Below is a set of records. Repeat all of them exactly.

┏━━

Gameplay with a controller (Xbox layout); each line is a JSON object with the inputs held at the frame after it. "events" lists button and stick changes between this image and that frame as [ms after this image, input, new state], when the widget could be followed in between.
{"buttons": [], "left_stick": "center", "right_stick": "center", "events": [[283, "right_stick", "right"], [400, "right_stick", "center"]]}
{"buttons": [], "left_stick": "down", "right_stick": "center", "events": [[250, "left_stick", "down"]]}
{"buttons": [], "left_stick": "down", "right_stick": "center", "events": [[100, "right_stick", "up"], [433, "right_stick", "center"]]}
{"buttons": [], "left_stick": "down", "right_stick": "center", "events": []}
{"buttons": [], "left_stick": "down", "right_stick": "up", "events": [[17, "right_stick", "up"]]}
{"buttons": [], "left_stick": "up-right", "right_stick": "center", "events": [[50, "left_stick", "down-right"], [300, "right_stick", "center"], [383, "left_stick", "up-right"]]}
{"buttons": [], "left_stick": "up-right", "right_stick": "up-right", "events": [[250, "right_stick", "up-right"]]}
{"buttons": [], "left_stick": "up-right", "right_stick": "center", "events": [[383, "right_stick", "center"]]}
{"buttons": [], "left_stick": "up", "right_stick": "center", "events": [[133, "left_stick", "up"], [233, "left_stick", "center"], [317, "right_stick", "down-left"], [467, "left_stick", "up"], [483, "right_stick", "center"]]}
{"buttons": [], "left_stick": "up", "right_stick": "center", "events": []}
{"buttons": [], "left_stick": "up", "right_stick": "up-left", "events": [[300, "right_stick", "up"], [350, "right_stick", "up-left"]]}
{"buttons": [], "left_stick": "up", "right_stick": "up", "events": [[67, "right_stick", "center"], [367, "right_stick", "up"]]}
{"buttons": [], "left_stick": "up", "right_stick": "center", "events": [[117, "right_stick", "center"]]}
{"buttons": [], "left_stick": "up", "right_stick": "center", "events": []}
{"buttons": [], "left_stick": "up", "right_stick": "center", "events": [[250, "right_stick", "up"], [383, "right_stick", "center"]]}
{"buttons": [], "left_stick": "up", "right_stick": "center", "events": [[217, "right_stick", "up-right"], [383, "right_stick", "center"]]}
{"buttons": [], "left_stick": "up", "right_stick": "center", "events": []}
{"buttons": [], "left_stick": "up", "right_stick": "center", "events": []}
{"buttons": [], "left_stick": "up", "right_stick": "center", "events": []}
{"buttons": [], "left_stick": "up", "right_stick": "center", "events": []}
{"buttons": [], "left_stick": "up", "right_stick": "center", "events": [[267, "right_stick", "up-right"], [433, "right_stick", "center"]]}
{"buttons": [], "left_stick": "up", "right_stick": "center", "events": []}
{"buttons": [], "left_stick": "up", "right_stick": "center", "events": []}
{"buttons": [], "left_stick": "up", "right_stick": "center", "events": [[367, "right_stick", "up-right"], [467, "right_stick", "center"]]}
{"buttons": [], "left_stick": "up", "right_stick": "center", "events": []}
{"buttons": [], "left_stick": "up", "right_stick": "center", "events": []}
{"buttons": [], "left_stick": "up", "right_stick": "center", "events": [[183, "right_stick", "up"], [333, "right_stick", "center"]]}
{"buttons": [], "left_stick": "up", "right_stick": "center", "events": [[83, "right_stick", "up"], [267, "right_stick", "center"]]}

┗━━

= Expected answer =
Gameplay with a controller (Xbox layout); each line is a JSON object with the inputs held at the frame after it. "events" lists button and stick changes between this image and that frame as [ms after this image, input, new state], when the widget could be followed in between.
{"buttons": [], "left_stick": "center", "right_stick": "center", "events": [[283, "right_stick", "right"], [400, "right_stick", "center"]]}
{"buttons": [], "left_stick": "down", "right_stick": "center", "events": [[250, "left_stick", "down"]]}
{"buttons": [], "left_stick": "down", "right_stick": "center", "events": [[100, "right_stick", "up"], [433, "right_stick", "center"]]}
{"buttons": [], "left_stick": "down", "right_stick": "center", "events": []}
{"buttons": [], "left_stick": "down", "right_stick": "up", "events": [[17, "right_stick", "up"]]}
{"buttons": [], "left_stick": "up-right", "right_stick": "center", "events": [[50, "left_stick", "down-right"], [300, "right_stick", "center"], [383, "left_stick", "up-right"]]}
{"buttons": [], "left_stick": "up-right", "right_stick": "up-right", "events": [[250, "right_stick", "up-right"]]}
{"buttons": [], "left_stick": "up-right", "right_stick": "center", "events": [[383, "right_stick", "center"]]}
{"buttons": [], "left_stick": "up", "right_stick": "center", "events": [[133, "left_stick", "up"], [233, "left_stick", "center"], [317, "right_stick", "down-left"], [467, "left_stick", "up"], [483, "right_stick", "center"]]}
{"buttons": [], "left_stick": "up", "right_stick": "center", "events": []}
{"buttons": [], "left_stick": "up", "right_stick": "up-left", "events": [[300, "right_stick", "up"], [350, "right_stick", "up-left"]]}
{"buttons": [], "left_stick": "up", "right_stick": "up", "events": [[67, "right_stick", "center"], [367, "right_stick", "up"]]}
{"buttons": [], "left_stick": "up", "right_stick": "center", "events": [[117, "right_stick", "center"]]}
{"buttons": [], "left_stick": "up", "right_stick": "center", "events": []}
{"buttons": [], "left_stick": "up", "right_stick": "center", "events": [[250, "right_stick", "up"], [383, "right_stick", "center"]]}
{"buttons": [], "left_stick": "up", "right_stick": "center", "events": [[217, "right_stick", "up-right"], [383, "right_stick", "center"]]}
{"buttons": [], "left_stick": "up", "right_stick": "center", "events": []}
{"buttons": [], "left_stick": "up", "right_stick": "center", "events": []}
{"buttons": [], "left_stick": "up", "right_stick": "center", "events": []}
{"buttons": [], "left_stick": "up", "right_stick": "center", "events": []}
{"buttons": [], "left_stick": "up", "right_stick": "center", "events": [[267, "right_stick", "up-right"], [433, "right_stick", "center"]]}
{"buttons": [], "left_stick": "up", "right_stick": "center", "events": []}
{"buttons": [], "left_stick": "up", "right_stick": "center", "events": []}
{"buttons": [], "left_stick": "up", "right_stick": "center", "events": [[367, "right_stick", "up-right"], [467, "right_stick", "center"]]}
{"buttons": [], "left_stick": "up", "right_stick": "center", "events": []}
{"buttons": [], "left_stick": "up", "right_stick": "center", "events": []}
{"buttons": [], "left_stick": "up", "right_stick": "center", "events": [[183, "right_stick", "up"], [333, "right_stick", "center"]]}
{"buttons": [], "left_stick": "up", "right_stick": "center", "events": [[83, "right_stick", "up"], [267, "right_stick", "center"]]}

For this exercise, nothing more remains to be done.